* **What is required**
Could you please retype all of the records exactly, skipping any pictures?
_ _ _ _ _
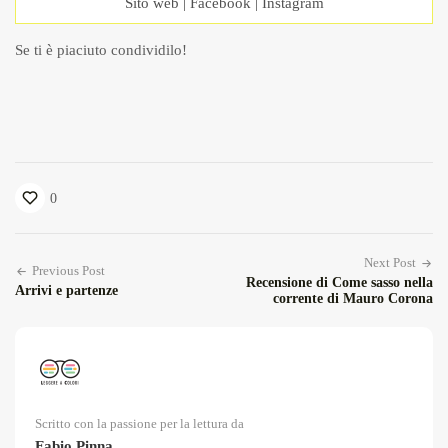
Sito web
|
Facebook
|
Instagram
Se ti è piaciuto condividilo!
0
Next Post
Previous Post
Recensione di Come sasso nella
Arrivi e partenze
corrente di Mauro Corona
Scritto con la passione per la lettura da
Fabio Pinna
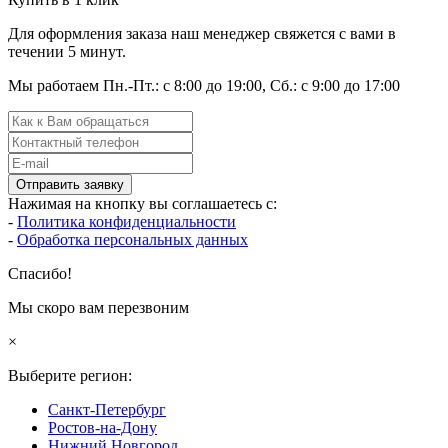
Для оформления заказа наш менеджер свяжется с вами в
течении 5 минут.
Мы работаем Пн.-Пт.: с 8:00 до 19:00, Сб.: с 9:00 до 17:00
Отправить заявку
Нажимая на кнопку вы соглашаетесь с:
-
Политика конфиденциальности
-
Обработка персональных данных
Спасибо!
Мы скоро вам перезвоним
×
Выберите регион:
Санкт-Петербург
Ростов-на-Дону
Нижний Новгород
_ _ _ _ _
* **Answer to this problem**
Sito web
|
Facebook
|
Instagram
Se ti è piaciuto condividilo!
0
Next Post
Previous Post
Recensione di Come sasso nella
Arrivi e partenze
corrente di Mauro Corona
Scritto con la passione per la lettura da
Fabio Pinna
Для оформления заказа наш менеджер свяжется с вами в
течении 5 минут.
Мы работаем Пн.-Пт.: с 8:00 до 19:00, Сб.: с 9:00 до 17:00
Отправить заявку
Нажимая на кнопку вы соглашаетесь с:
-
Политика конфиденциальности
-
Обработка персональных данных
Спасибо!
Мы скоро вам перезвоним
×
Выберите регион:
Санкт-Петербург
Ростов-на-Дону
Нижний Новгород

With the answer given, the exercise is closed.